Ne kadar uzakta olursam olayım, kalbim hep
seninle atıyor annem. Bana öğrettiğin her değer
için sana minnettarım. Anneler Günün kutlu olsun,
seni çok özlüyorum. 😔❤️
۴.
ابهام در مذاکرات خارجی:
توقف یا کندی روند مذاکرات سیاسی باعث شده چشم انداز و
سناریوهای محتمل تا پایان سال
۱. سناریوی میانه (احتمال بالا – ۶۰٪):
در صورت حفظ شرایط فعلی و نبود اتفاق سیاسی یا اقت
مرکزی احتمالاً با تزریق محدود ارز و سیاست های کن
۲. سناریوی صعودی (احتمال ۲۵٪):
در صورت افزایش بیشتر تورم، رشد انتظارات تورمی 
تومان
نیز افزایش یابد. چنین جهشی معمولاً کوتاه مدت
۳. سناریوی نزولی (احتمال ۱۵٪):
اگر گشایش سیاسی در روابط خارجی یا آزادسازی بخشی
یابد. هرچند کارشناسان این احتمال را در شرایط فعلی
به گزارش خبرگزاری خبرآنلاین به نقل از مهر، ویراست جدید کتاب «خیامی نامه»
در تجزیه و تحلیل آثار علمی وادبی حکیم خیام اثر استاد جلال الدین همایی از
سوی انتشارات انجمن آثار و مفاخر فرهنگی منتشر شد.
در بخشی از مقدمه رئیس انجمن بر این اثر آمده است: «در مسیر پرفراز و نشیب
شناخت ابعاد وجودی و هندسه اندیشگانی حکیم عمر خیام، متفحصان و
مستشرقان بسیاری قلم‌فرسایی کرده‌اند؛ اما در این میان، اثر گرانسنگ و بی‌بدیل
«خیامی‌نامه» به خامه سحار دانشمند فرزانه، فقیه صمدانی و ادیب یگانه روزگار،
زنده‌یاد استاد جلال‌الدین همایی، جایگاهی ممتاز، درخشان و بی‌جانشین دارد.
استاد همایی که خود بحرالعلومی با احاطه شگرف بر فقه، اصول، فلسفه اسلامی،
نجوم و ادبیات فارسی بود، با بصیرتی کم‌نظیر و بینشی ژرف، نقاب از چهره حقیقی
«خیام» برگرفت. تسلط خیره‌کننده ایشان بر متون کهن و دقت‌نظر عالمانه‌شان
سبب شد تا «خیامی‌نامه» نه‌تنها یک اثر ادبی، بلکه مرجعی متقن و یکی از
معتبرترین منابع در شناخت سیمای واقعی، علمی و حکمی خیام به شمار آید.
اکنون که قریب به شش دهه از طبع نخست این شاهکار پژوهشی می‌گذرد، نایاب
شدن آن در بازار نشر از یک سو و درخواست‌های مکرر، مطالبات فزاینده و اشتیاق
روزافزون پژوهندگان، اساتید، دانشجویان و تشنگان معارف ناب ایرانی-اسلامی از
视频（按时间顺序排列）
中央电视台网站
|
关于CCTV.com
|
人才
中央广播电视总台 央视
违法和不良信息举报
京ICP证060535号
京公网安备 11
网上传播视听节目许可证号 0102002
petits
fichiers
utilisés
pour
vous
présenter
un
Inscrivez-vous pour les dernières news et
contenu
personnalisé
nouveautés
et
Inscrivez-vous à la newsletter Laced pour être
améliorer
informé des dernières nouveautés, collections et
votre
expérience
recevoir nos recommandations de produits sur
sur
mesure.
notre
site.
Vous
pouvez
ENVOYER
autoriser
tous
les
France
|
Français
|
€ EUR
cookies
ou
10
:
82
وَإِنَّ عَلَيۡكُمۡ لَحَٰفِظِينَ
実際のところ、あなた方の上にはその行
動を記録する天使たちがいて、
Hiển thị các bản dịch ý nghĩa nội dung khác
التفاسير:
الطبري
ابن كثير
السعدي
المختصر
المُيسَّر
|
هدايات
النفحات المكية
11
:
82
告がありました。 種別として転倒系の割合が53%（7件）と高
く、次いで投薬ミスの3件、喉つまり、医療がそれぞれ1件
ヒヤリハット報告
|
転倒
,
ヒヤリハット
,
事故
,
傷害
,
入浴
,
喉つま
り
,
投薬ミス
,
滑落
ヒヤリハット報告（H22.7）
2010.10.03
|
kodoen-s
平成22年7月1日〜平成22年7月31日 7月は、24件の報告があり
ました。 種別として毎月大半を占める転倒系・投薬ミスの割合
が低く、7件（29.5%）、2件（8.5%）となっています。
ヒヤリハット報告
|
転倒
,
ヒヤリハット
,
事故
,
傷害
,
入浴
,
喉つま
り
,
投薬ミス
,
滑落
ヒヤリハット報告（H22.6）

[EXERCISE PROMPT]: Output the lines of the records above as a numbered list, starting at the first line and ending at the line that contains "شدن آن در بازار", with both ends included and blank lines left out.

[ANSWER FOR THE TASK]:
1. Ne kadar uzakta olursam olayım, kalbim hep
2. seninle atıyor annem. Bana öğrettiğin her değer
3. için sana minnettarım. Anneler Günün kutlu olsun,
4. seni çok özlüyorum. 😔❤️
5. ۴.
6. ابهام در مذاکرات خارجی:
7. توقف یا کندی روند مذاکرات سیاسی باعث شده چشم انداز و
8. سناریوهای محتمل تا پایان سال
9. ۱. سناریوی میانه (احتمال بالا – ۶۰٪):
10. در صورت حفظ شرایط فعلی و نبود اتفاق سیاسی یا اقت
11. مرکزی احتمالاً با تزریق محدود ارز و سیاست های کن
12. ۲. سناریوی صعودی (احتمال ۲۵٪):
13. در صورت افزایش بیشتر تورم، رشد انتظارات تورمی 
14. تومان
15. نیز افزایش یابد. چنین جهشی معمولاً کوتاه مدت
16. ۳. سناریوی نزولی (احتمال ۱۵٪):
17. اگر گشایش سیاسی در روابط خارجی یا آزادسازی بخشی
18. یابد. هرچند کارشناسان این احتمال را در شرایط فعلی
19. به گزارش خبرگزاری خبرآنلاین به نقل از مهر، ویراست جدید کتاب «خیامی نامه»
20. در تجزیه و تحلیل آثار علمی وادبی حکیم خیام اثر استاد جلال الدین همایی از
21. سوی انتشارات انجمن آثار و مفاخر فرهنگی منتشر شد.
22. در بخشی از مقدمه رئیس انجمن بر این اثر آمده است: «در مسیر پرفراز و نشیب
23. شناخت ابعاد وجودی و هندسه اندیشگانی حکیم عمر خیام، متفحصان و
24. مستشرقان بسیاری قلم‌فرسایی کرده‌اند؛ اما در این میان، اثر گرانسنگ و بی‌بدیل
25. «خیامی‌نامه» به خامه سحار دانشمند فرزانه، فقیه صمدانی و ادیب یگانه روزگار،
26. زنده‌یاد استاد جلال‌الدین همایی، جایگاهی ممتاز، درخشان و بی‌جانشین دارد.
27. استاد همایی که خود بحرالعلومی با احاطه شگرف بر فقه، اصول، فلسفه اسلامی،
28. نجوم و ادبیات فارسی بود، با بصیرتی کم‌نظیر و بینشی ژرف، نقاب از چهره حقیقی
29. «خیام» برگرفت. تسلط خیره‌کننده ایشان بر متون کهن و دقت‌نظر عالمانه‌شان
30. سبب شد تا «خیامی‌نامه» نه‌تنها یک اثر ادبی، بلکه مرجعی متقن و یکی از
31. معتبرترین منابع در شناخت سیمای واقعی، علمی و حکمی خیام به شمار آید.
32. اکنون که قریب به شش دهه از طبع نخست این شاهکار پژوهشی می‌گذرد، نایاب
33. شدن آن در بازار نشر از یک سو و درخواست‌های مکرر، مطالبات فزاینده و اشتیاق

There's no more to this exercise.